Work instruction A> In the ray segmentation text, what ratio was used in place of "1/2"?
Work instruction B> Please continue the ray segmentation text, starting after its final sentence.

Diagram of the Elliptical Neighborhood Segmentation Technique inspired by Du et al. (2018)

In this study, unlike Du et al.’s (2018) study, all areas requiring coloring to obtain a tomographic image are examined as point-based rather than grid-based. This approach allows for a more accurate estimation of missing data. Additionally, the segmentation algorithm proposed in this study does not require any parameters, making the method more stable. Similar to Du’s method, the smallest ray size in the relevant ray map is determined. The rays are repeatedly divided such that each one is one-third the size of the smallest ray. In this study, the ratio was taken as “1/3” rather than “1/2”. While it is possible to further reduce this ratio, it has not been preferred due to the significant increase in computational complexity it would entail. The iteration process concludes when the size of the smallest ray segment reaches one-third of the smallest ray size, serving as the threshold value. Consequently, the number of segments into which each ray is divided is determined individually for each ray map. Thus, instead of selecting and applying a fixed constant to data of varying sizes, a specific segmentation process is performed for each dataset. Our ray segmentation algorithm developed in this study can be described as follows:

Let’s define each ray in the dataset as \({r}_{i}\), and their sizes as \({s}_{i}\). We denote the minimum size of the rays as \({s}_{min}\), and the threshold value as threshold.

The algorithm operates as follows:

  • Initially, the minimum size of the rays is determined as \({s}_{min}= min({s}_{i})\)

  • For each ray \({r}_{i}\), while \(\frac{{s}_{i}}{{2}^{{n}_{i}}}>\frac{{s}_{min}}{3}\), following process is executed. Here, multiplying the \({s}_{min}\) value by.1/3 is thought to improve the results. Other coefficients can be chosen if desired.

  • Where “\(n\)” is the number of segments into which the relevant ray is divided.

  • This process terminates when \(\frac{{s}_{i}}{{2}^{{n}_{i}}}>\frac{{s}_{min}}{3}\) for each ray.

After segmenting the rays into segments, it is checked whether each segment has a point that intersects with other rays. The average of the speed values of the rays detected to intersect is taken and transferred to the relevant segment, and the segment is recolored according to its new speed value. This approach allows more precise determination of the velocity values at the intersecting points of impact areas.

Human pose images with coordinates
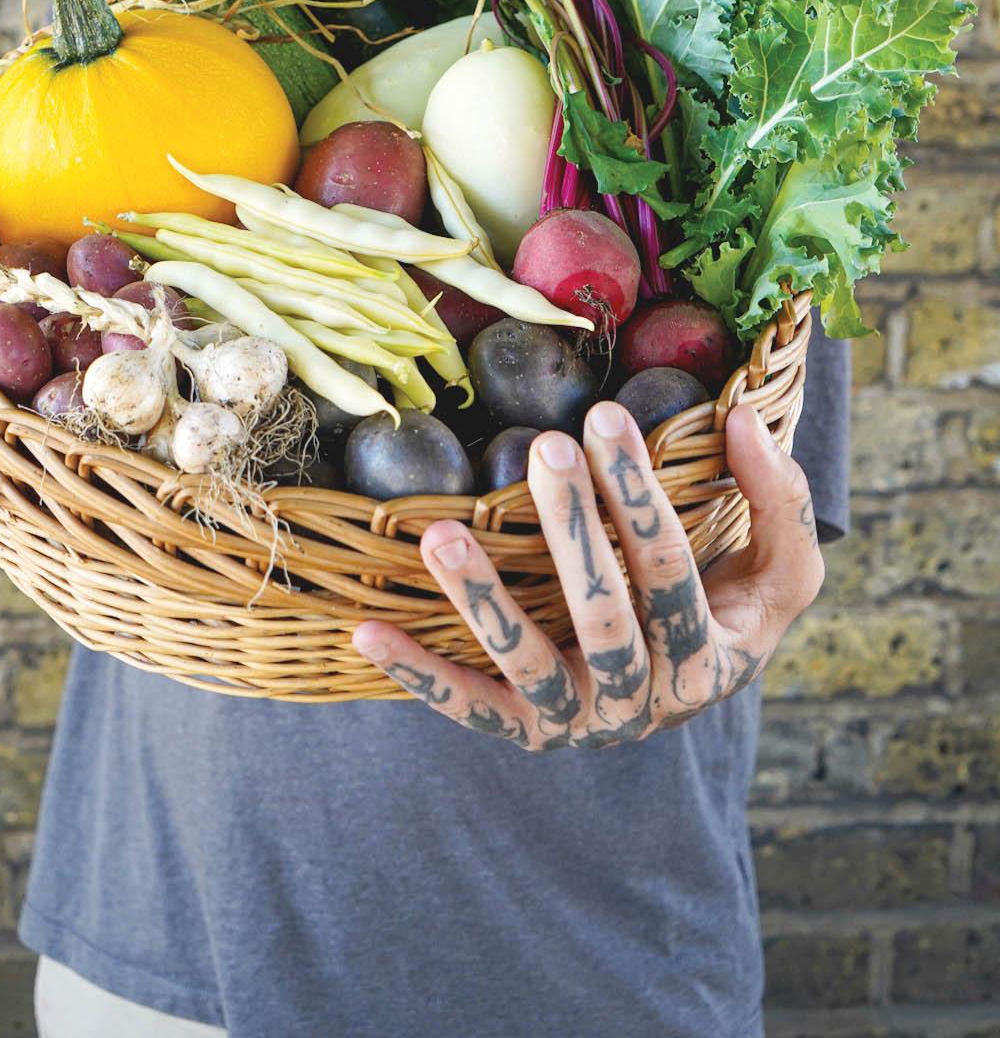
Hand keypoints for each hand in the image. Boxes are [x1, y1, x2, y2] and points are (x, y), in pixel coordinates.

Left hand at [351, 398, 824, 749]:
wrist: (694, 689)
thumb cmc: (736, 605)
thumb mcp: (784, 566)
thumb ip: (779, 496)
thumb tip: (742, 416)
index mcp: (713, 659)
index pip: (674, 572)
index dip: (641, 496)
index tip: (606, 417)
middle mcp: (645, 702)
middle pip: (604, 616)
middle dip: (574, 529)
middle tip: (546, 446)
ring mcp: (582, 724)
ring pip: (528, 666)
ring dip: (481, 601)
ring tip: (440, 535)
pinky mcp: (528, 734)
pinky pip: (471, 710)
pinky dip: (419, 675)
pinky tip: (367, 633)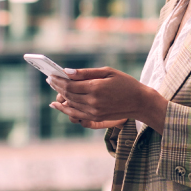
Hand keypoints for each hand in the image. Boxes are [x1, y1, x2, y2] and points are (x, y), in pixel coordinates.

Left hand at [48, 66, 168, 132]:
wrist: (139, 102)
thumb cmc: (125, 83)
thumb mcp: (108, 72)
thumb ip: (86, 72)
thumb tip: (67, 72)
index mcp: (96, 88)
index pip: (70, 85)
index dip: (58, 80)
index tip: (51, 75)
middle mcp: (93, 102)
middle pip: (68, 95)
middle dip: (57, 87)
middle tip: (50, 80)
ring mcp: (94, 112)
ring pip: (70, 105)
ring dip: (59, 97)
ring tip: (53, 89)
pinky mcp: (96, 118)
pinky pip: (75, 114)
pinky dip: (65, 109)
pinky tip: (58, 104)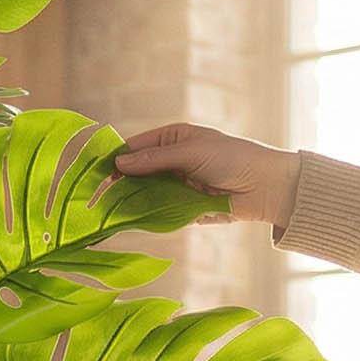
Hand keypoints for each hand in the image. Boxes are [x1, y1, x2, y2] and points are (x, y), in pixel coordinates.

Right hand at [114, 123, 302, 230]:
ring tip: (110, 211)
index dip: (116, 159)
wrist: (264, 187)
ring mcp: (176, 185)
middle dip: (119, 184)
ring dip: (131, 202)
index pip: (136, 147)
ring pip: (145, 194)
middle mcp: (171, 161)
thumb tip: (119, 163)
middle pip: (136, 172)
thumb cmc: (232, 158)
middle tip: (98, 198)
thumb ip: (155, 159)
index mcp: (173, 139)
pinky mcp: (182, 208)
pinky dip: (148, 216)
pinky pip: (159, 212)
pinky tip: (132, 221)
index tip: (96, 173)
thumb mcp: (191, 152)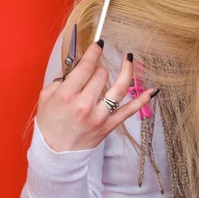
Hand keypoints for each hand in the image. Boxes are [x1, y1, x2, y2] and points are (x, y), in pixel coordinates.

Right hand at [36, 41, 154, 152]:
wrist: (55, 153)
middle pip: (101, 75)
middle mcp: (84, 105)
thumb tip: (78, 66)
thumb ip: (60, 80)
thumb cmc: (50, 123)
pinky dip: (142, 100)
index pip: (85, 67)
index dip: (94, 52)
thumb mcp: (46, 98)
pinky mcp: (109, 126)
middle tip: (92, 74)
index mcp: (66, 96)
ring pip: (118, 88)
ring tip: (128, 59)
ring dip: (126, 71)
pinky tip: (153, 90)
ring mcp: (99, 116)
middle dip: (98, 70)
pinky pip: (129, 111)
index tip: (99, 44)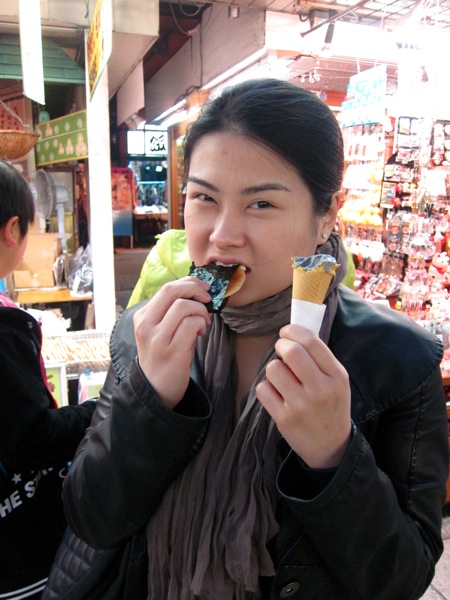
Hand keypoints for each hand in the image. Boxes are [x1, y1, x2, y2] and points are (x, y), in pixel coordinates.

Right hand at [133, 277, 210, 408]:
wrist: (156, 390)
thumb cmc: (163, 356)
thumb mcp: (159, 331)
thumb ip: (171, 311)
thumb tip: (197, 291)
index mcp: (143, 316)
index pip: (166, 288)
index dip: (189, 284)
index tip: (203, 289)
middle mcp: (146, 325)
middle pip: (171, 290)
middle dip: (195, 289)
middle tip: (207, 298)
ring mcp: (157, 338)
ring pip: (183, 306)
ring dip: (201, 311)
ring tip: (204, 323)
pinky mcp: (172, 351)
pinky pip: (191, 324)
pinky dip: (201, 324)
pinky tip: (201, 333)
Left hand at [256, 324, 350, 467]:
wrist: (331, 447)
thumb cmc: (331, 406)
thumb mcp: (337, 381)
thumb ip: (319, 358)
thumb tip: (293, 333)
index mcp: (337, 376)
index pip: (312, 342)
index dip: (294, 331)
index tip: (286, 332)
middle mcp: (320, 389)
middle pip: (291, 351)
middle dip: (281, 345)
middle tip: (281, 350)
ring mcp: (301, 405)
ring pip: (273, 369)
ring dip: (274, 369)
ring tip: (282, 378)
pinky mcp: (284, 418)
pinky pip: (263, 389)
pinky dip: (267, 388)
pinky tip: (277, 394)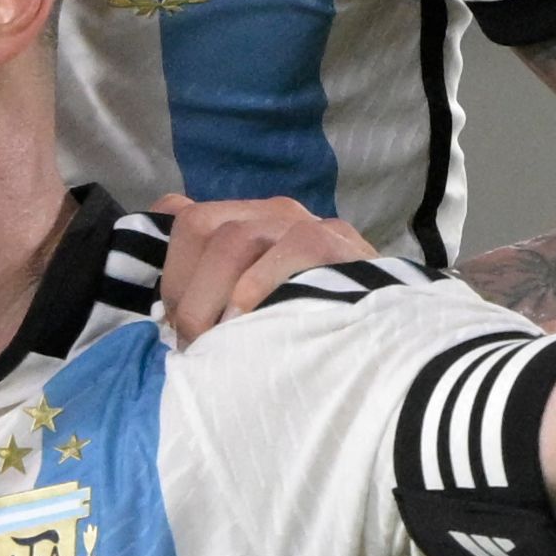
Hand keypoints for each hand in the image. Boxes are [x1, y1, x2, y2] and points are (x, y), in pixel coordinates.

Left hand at [149, 194, 378, 340]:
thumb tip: (170, 293)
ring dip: (212, 297)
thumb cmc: (308, 322)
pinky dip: (260, 286)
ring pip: (234, 238)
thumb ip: (216, 287)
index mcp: (247, 221)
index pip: (184, 216)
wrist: (386, 335)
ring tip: (217, 343)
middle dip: (183, 286)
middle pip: (199, 224)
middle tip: (192, 341)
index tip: (170, 317)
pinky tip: (252, 323)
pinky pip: (292, 247)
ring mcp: (305, 223)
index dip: (169, 269)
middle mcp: (273, 213)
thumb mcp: (255, 305)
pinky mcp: (337, 242)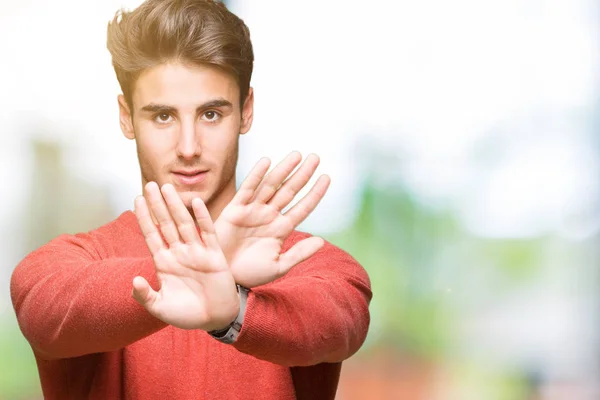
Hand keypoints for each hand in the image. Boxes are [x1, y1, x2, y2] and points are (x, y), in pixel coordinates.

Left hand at [132, 182, 238, 330]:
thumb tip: (134, 282)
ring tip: (167, 188)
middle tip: (149, 184)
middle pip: (166, 223)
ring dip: (175, 206)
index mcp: (164, 263)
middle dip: (157, 204)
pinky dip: (202, 218)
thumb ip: (146, 296)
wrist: (216, 319)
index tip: (136, 199)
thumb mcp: (161, 308)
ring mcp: (197, 252)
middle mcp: (179, 253)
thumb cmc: (188, 315)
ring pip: (184, 223)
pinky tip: (197, 203)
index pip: (151, 234)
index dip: (144, 217)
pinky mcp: (214, 255)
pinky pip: (208, 233)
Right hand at [215, 152, 330, 287]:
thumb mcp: (278, 266)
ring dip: (284, 170)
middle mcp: (269, 216)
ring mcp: (253, 211)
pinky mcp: (235, 209)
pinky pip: (247, 189)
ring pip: (271, 185)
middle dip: (302, 174)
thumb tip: (322, 241)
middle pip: (289, 190)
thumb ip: (299, 254)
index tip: (327, 177)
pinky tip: (267, 161)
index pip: (303, 207)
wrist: (224, 277)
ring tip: (297, 155)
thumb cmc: (250, 274)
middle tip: (315, 157)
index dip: (315, 193)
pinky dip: (256, 175)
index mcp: (282, 229)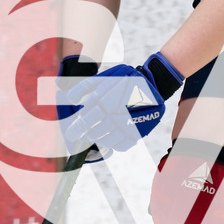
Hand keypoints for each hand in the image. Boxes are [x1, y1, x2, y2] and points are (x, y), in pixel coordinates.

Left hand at [62, 52, 182, 152]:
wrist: (153, 84)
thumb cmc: (125, 79)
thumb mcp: (105, 76)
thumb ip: (85, 87)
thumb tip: (70, 99)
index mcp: (106, 102)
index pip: (85, 122)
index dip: (75, 130)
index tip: (71, 135)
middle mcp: (116, 116)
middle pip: (94, 134)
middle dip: (87, 134)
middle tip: (86, 132)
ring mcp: (128, 127)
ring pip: (106, 142)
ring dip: (99, 139)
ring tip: (98, 132)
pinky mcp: (138, 133)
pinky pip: (121, 146)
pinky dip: (114, 143)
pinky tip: (113, 134)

Written reply A> The ratio "1/3" was used.

Written reply B>
To achieve this step first the sensor positions are used to construct the shape of the wood, assuming stress waves propagate as straight rays. The sensor locations are linked to each other to generate a ray map representing the propagation paths of stress waves in the wood. An example ray map is given in Fig. 4a serving as the basis for our further analysis.

Fig. 4
figure 4

a Ray map obtained as a result of measuring stress waves by sensors. b Ray map which is colored according to threshold values. c Segmented ray map

Before the segmentation process, the ray map is colored according to the speed of the stress waves. Three different colors are assigned to the rays: red, green, and yellow. According to the predefined threshold values, green, red, and yellow colors show the fast, slow and moderate levels of stress waves, respectively. This color-coding scheme shown in Fig. 4b facilitated the visual identification of changes in stress wave velocities across the wood.

After the ray map is colored, to improve the analysis further the recommended ray segmentation process is performed. This enables us to acquire detailed information about stress wave propagation patterns, leading to a more precise visual representation of defective areas within wood. The segmented ray map shown in Fig. 4c is an example of a segmented ray map created to provide comprehensive visualization of defects in wood.

Green rays, which correspond to fast stress waves, represent healthy areas in the wood. Conversely, the red rays, representing slow stress waves, and the yellow rays represent the defective and potentially defective areas, respectively (He et al. 2020; Wang and Allison 2008).

The method operates in the following manner:

  1. 1.

    Initialization: The ray map, which consists of colored rays representing stress wave paths, is prepared. Each ray is assigned a color based on the speed of the stress wave with green, red and yellow indicating high low and intermediate velocities, respectively.

  2. 2.

    Segmentation Process: The segmentation process begins with each ray being divided into a certain number of segments for subsequent computations.

  3. 3.

    Neighborhood Comparison: It is checked whether the ray segments intersect or not. It proceeds on the theory that the studied area is more similar to intersecting rays than non-intersecting rays. The intersecting rays are grouped in the same segment and their average is calculated. This average value is given to the segment being studied and the segment is recolored.

  4. 4.

    Iterative Process: Upon selecting a new segment, its intersection with all rays is examined, and the color information from the intersecting ray is incorporated into the equation for recoloring the current segment. This iterative process continues until all segments in the ray map have been analyzed and grouped into their respective sections.

  5. 5.

    Recoloring of Segments: Each of the segments is recolored according to the new speed value after taking the average value of the speed of all other rays it intersects.

Classification and clustering algorithms for tomographic image generation

This step of the algorithm utilizes machine learning algorithms to accurately detect and classify different types of defects in wood based on stress wave velocity data. It involves labeling and classifying specific points on split rays, which are then inputted into clustering and classification algorithms to produce a defect image of the wood.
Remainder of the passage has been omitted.